* Recorded information

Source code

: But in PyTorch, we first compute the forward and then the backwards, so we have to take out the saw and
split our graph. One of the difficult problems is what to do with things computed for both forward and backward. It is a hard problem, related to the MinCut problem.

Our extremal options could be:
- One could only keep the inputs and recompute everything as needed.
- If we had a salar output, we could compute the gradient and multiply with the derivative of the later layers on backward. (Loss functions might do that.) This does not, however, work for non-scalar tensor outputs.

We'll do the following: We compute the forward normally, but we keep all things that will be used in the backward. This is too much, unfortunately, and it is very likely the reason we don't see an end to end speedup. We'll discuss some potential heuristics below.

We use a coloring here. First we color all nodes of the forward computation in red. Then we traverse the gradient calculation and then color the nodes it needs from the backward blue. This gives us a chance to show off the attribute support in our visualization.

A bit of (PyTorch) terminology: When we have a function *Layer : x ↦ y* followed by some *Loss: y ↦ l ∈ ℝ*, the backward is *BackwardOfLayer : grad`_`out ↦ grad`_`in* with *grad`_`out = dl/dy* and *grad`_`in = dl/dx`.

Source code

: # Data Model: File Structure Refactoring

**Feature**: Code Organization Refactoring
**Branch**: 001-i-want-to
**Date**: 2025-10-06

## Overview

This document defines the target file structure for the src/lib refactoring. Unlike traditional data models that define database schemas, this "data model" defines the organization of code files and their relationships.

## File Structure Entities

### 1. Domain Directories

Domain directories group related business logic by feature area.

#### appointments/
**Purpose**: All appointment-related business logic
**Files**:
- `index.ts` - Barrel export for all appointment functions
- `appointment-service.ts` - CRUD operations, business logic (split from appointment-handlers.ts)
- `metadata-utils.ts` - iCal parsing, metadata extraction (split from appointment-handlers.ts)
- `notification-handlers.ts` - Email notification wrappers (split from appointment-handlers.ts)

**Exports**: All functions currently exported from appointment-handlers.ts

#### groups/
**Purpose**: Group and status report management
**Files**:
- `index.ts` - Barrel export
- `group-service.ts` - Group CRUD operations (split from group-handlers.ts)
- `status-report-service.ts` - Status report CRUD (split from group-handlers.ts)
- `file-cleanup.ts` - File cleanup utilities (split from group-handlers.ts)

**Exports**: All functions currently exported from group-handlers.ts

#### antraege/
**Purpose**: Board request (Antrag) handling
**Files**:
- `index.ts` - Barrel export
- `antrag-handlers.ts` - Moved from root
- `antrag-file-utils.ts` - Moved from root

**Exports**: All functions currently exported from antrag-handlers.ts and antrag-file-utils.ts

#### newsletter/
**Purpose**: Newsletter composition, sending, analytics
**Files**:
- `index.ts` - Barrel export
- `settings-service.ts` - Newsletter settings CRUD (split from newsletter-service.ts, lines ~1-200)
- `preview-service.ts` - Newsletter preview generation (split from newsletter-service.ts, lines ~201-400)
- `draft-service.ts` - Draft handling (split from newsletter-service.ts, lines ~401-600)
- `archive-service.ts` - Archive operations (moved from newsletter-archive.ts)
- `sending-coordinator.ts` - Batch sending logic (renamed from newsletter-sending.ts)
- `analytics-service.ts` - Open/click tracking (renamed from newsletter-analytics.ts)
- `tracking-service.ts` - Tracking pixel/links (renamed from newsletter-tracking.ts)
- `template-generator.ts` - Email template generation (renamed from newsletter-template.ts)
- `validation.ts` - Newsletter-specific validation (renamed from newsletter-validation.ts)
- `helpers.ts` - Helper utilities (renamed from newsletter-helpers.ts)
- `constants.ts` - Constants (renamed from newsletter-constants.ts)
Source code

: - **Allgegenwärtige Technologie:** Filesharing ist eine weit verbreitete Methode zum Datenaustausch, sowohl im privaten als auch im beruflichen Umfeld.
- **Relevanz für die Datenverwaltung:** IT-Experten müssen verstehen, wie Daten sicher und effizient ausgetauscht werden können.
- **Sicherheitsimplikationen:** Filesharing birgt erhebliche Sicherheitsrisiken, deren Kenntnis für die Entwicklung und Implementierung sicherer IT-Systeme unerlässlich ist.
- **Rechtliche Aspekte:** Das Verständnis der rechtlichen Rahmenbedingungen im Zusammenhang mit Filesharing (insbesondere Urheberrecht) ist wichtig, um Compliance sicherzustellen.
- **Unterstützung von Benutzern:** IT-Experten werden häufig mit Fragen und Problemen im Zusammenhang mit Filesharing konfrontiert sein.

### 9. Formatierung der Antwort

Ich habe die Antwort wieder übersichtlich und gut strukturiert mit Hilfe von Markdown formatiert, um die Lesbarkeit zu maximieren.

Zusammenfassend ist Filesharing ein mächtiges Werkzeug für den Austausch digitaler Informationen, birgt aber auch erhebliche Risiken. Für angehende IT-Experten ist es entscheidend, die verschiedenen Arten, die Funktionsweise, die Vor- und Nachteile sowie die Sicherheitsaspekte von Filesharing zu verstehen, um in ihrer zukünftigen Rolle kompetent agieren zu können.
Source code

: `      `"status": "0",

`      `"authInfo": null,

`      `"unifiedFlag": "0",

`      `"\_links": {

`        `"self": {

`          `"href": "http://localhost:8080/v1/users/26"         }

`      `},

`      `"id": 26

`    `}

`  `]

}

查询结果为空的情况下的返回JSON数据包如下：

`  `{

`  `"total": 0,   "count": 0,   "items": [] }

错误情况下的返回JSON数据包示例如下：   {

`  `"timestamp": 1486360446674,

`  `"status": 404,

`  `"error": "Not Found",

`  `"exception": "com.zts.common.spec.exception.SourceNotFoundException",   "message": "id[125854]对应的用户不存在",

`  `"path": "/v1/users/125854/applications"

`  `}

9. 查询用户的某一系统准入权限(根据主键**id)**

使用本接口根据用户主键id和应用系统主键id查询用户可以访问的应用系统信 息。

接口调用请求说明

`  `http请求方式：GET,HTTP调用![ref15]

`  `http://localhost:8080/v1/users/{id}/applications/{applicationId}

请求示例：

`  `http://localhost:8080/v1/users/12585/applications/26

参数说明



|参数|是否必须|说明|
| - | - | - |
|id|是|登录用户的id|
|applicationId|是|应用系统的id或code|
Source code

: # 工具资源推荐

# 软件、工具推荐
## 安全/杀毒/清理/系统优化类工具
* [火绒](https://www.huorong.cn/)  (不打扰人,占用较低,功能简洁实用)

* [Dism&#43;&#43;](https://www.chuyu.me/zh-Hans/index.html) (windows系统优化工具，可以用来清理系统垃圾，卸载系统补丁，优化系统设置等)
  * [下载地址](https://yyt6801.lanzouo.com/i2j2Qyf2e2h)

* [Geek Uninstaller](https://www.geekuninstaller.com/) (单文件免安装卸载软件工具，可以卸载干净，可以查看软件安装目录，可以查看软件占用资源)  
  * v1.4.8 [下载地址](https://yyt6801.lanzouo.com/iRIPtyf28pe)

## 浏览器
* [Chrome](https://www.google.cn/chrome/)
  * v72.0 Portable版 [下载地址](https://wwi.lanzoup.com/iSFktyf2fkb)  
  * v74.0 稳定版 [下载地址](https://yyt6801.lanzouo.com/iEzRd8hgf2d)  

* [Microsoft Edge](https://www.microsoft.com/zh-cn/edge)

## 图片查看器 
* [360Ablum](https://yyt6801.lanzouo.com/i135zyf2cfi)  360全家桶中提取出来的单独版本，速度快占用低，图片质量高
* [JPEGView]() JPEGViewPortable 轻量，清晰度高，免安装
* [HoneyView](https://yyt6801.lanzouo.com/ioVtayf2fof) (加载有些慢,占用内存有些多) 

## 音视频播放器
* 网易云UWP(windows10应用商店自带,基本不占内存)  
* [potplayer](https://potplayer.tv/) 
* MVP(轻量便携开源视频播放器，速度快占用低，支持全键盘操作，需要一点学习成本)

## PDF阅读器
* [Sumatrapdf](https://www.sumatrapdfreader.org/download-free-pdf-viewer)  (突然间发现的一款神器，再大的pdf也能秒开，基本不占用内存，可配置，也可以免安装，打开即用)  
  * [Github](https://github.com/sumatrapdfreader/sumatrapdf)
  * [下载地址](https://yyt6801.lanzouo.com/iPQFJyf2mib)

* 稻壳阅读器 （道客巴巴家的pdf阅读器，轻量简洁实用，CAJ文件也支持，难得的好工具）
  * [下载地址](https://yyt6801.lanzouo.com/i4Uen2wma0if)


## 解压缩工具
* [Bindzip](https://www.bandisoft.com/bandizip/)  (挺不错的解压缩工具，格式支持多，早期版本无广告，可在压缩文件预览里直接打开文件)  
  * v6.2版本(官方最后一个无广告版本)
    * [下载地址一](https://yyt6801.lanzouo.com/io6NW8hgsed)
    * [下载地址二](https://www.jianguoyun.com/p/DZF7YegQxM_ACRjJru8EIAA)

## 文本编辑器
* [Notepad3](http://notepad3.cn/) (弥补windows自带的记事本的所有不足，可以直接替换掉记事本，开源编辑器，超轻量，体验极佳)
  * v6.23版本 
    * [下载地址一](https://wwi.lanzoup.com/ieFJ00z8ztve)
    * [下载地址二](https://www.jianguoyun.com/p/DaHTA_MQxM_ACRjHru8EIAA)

* What you have to do
Transcribe the stretch of the listing from the line containing "antrag-handlers.ts and antrag-file-utils.ts" through the line containing "### 9. Formatierung der Antwort", both included, reproducing each line as it stands.

* Worked solution
**Exports**: All functions currently exported from antrag-handlers.ts and antrag-file-utils.ts

#### newsletter/
**Purpose**: Newsletter composition, sending, analytics
**Files**:
- `index.ts` - Barrel export
- `settings-service.ts` - Newsletter settings CRUD (split from newsletter-service.ts, lines ~1-200)
- `preview-service.ts` - Newsletter preview generation (split from newsletter-service.ts, lines ~201-400)
- `draft-service.ts` - Draft handling (split from newsletter-service.ts, lines ~401-600)
- `archive-service.ts` - Archive operations (moved from newsletter-archive.ts)
- `sending-coordinator.ts` - Batch sending logic (renamed from newsletter-sending.ts)
- `analytics-service.ts` - Open/click tracking (renamed from newsletter-analytics.ts)
- `tracking-service.ts` - Tracking pixel/links (renamed from newsletter-tracking.ts)
- `template-generator.ts` - Email template generation (renamed from newsletter-template.ts)
- `validation.ts` - Newsletter-specific validation (renamed from newsletter-validation.ts)
- `helpers.ts` - Helper utilities (renamed from newsletter-helpers.ts)
- `constants.ts` - Constants (renamed from newsletter-constants.ts)
Source code

: - **Allgegenwärtige Technologie:** Filesharing ist eine weit verbreitete Methode zum Datenaustausch, sowohl im privaten als auch im beruflichen Umfeld.
- **Relevanz für die Datenverwaltung:** IT-Experten müssen verstehen, wie Daten sicher und effizient ausgetauscht werden können.
- **Sicherheitsimplikationen:** Filesharing birgt erhebliche Sicherheitsrisiken, deren Kenntnis für die Entwicklung und Implementierung sicherer IT-Systeme unerlässlich ist.
- **Rechtliche Aspekte:** Das Verständnis der rechtlichen Rahmenbedingungen im Zusammenhang mit Filesharing (insbesondere Urheberrecht) ist wichtig, um Compliance sicherzustellen.
- **Unterstützung von Benutzern:** IT-Experten werden häufig mit Fragen und Problemen im Zusammenhang mit Filesharing konfrontiert sein.

### 9. Formatierung der Antwort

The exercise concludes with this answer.